Dataset entries
%%

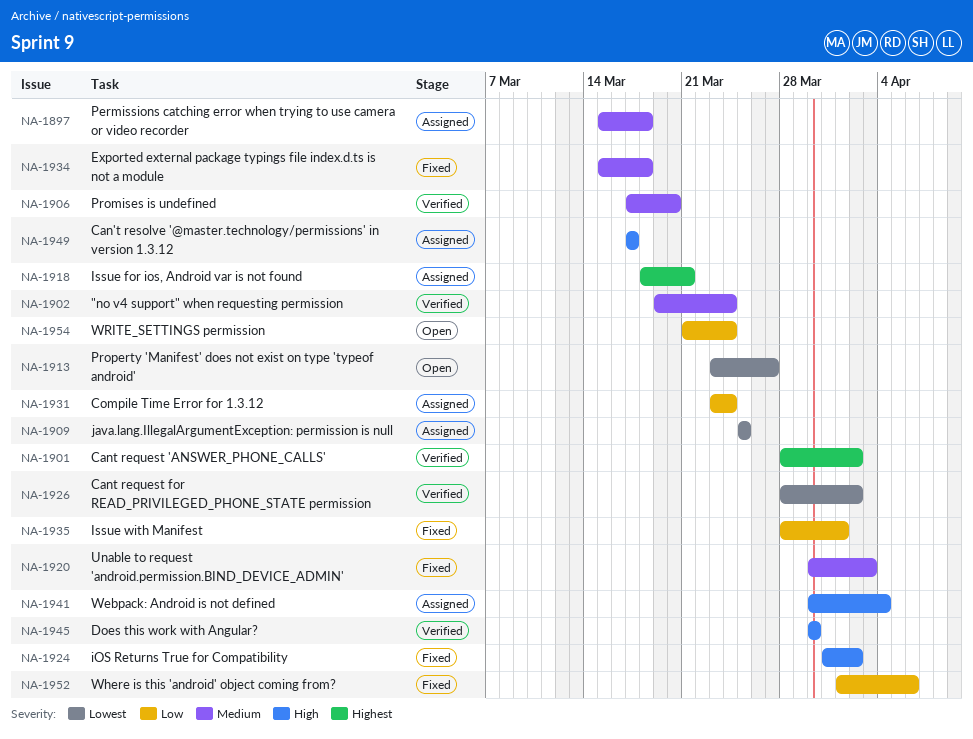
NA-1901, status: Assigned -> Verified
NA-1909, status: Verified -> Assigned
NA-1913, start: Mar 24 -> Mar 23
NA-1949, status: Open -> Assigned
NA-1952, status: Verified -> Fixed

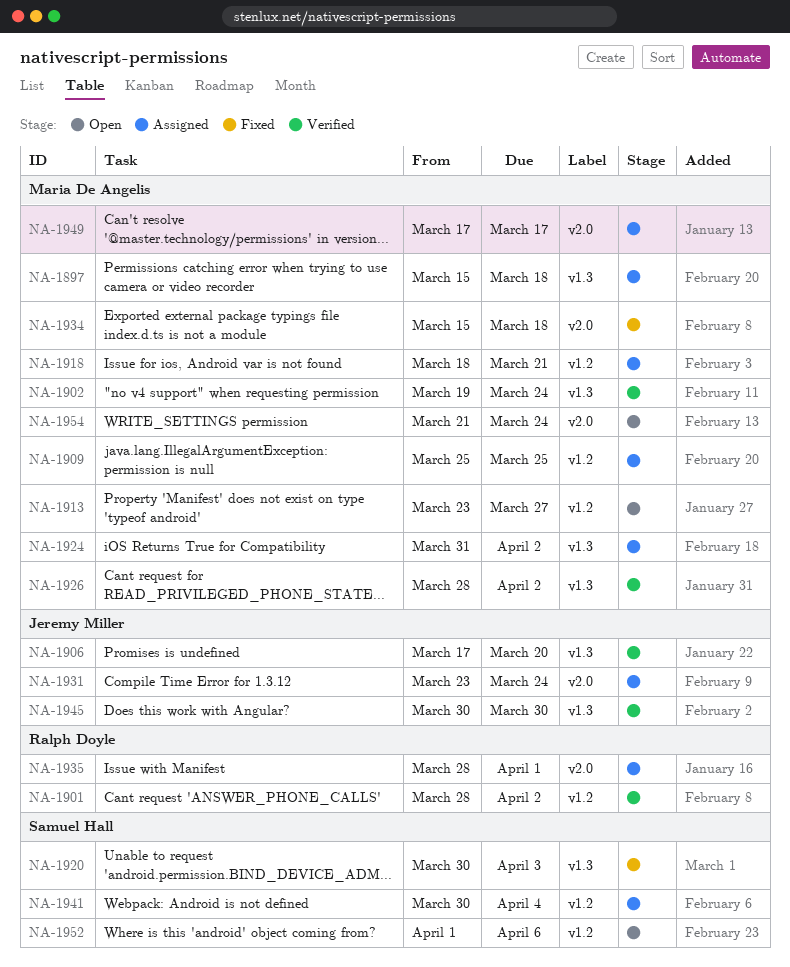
NA-1924, status: Fixed -> Assigned
NA-1935, status: Fixed -> Assigned
NA-1952, status: Fixed -> Open

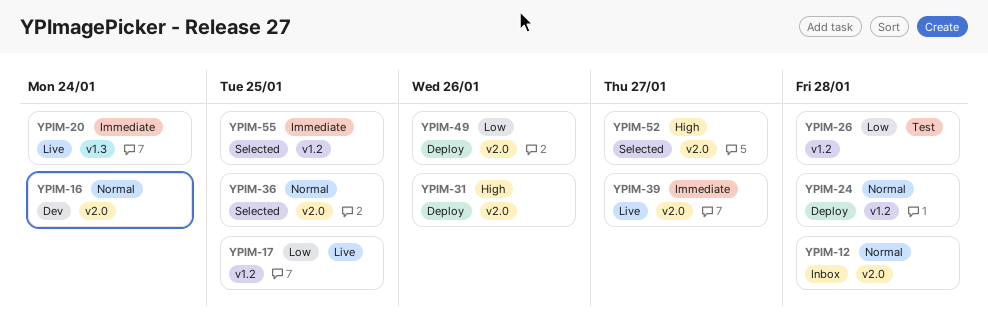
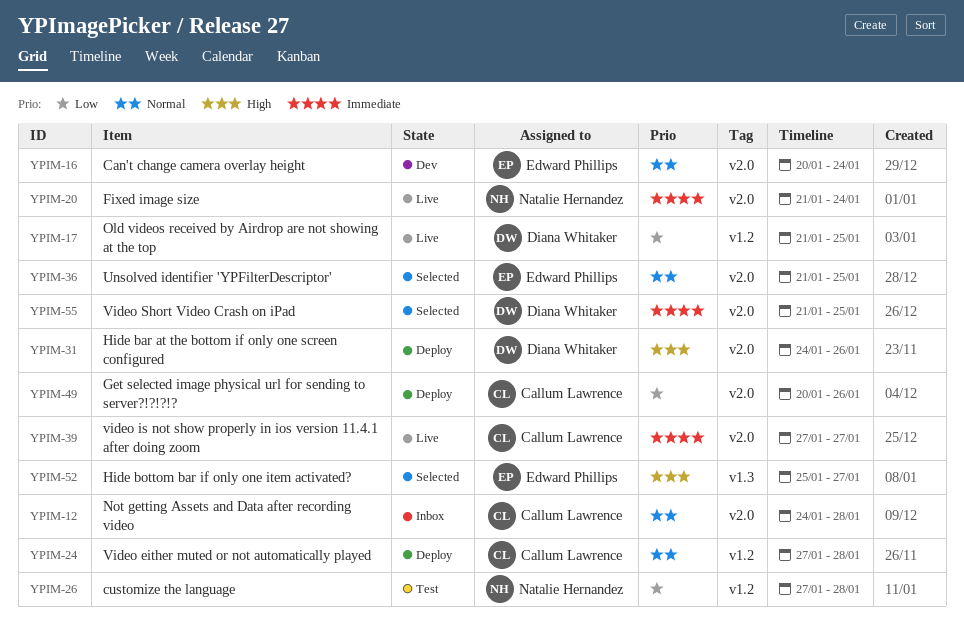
YPIM-20, label: v1.3 -> v2.0
YPIM-52, label: v2.0 -> v1.3
YPIM-55, label: v1.2 -> v2.0

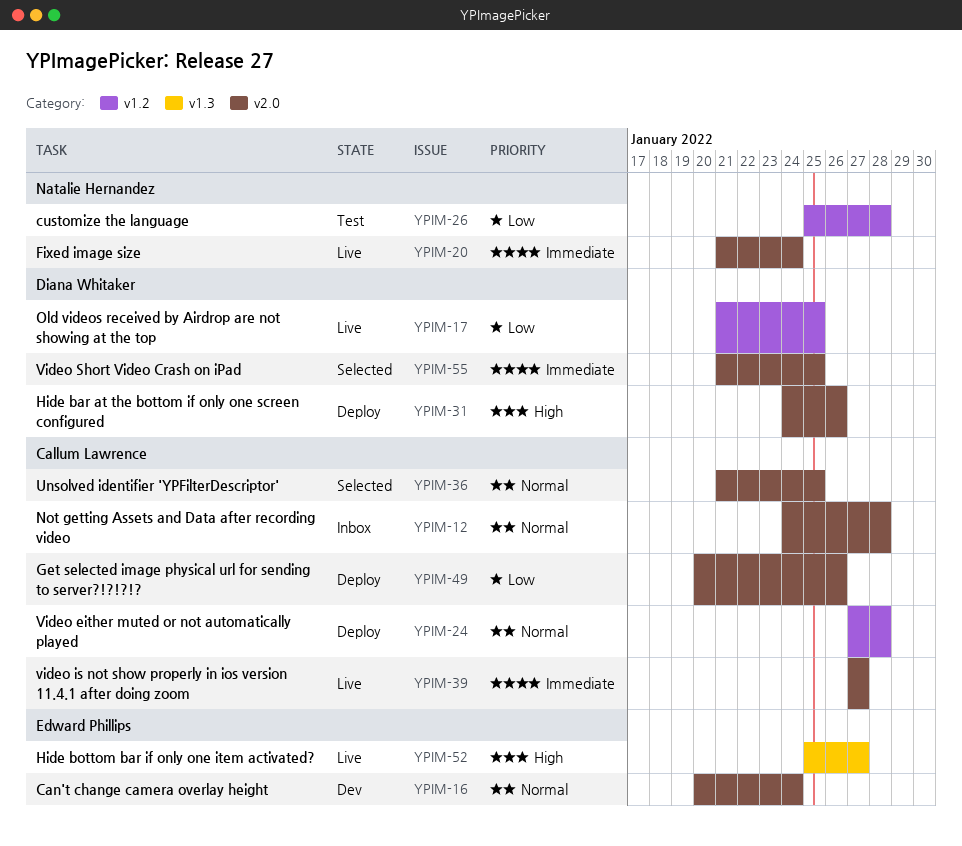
YPIM-26, start: Jan 27 -> Jan 25
YPIM-36, owner: Edward Phillips -> Callum Lawrence
YPIM-52, status: Selected -> Live

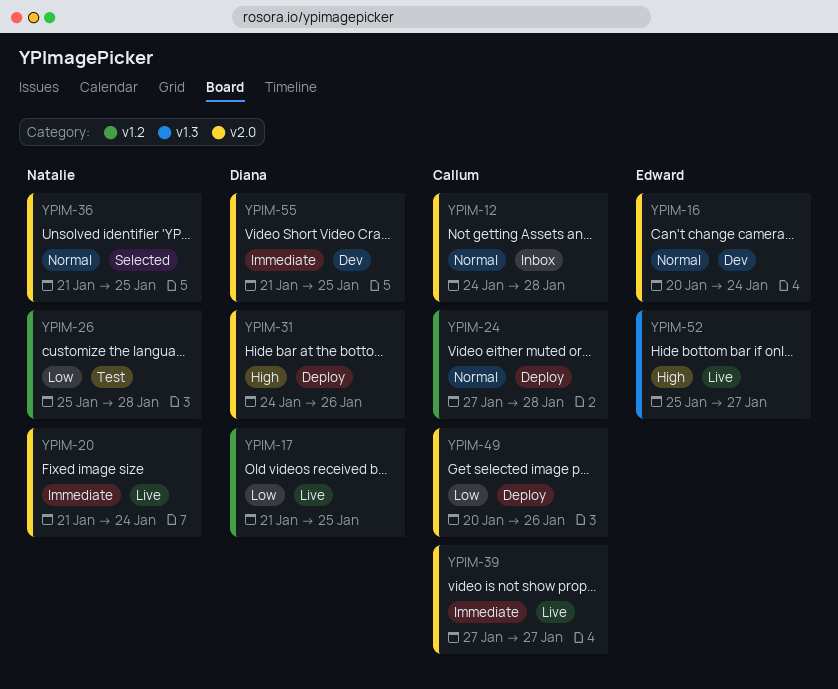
YPIM-36, owner: Callum Lawrence -> Natalie Hernandez
YPIM-55, status: Selected -> Dev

%%

Assigned task: Reproduce the records above exactly, but only from the line containing "YPIM-26, start: Jan 27 -> Jan 25" through the last line, both included, and without any pictures.

Task output:
YPIM-26, start: Jan 27 -> Jan 25
YPIM-36, owner: Edward Phillips -> Callum Lawrence
YPIM-52, status: Selected -> Live

YPIM-36, owner: Callum Lawrence -> Natalie Hernandez
YPIM-55, status: Selected -> Dev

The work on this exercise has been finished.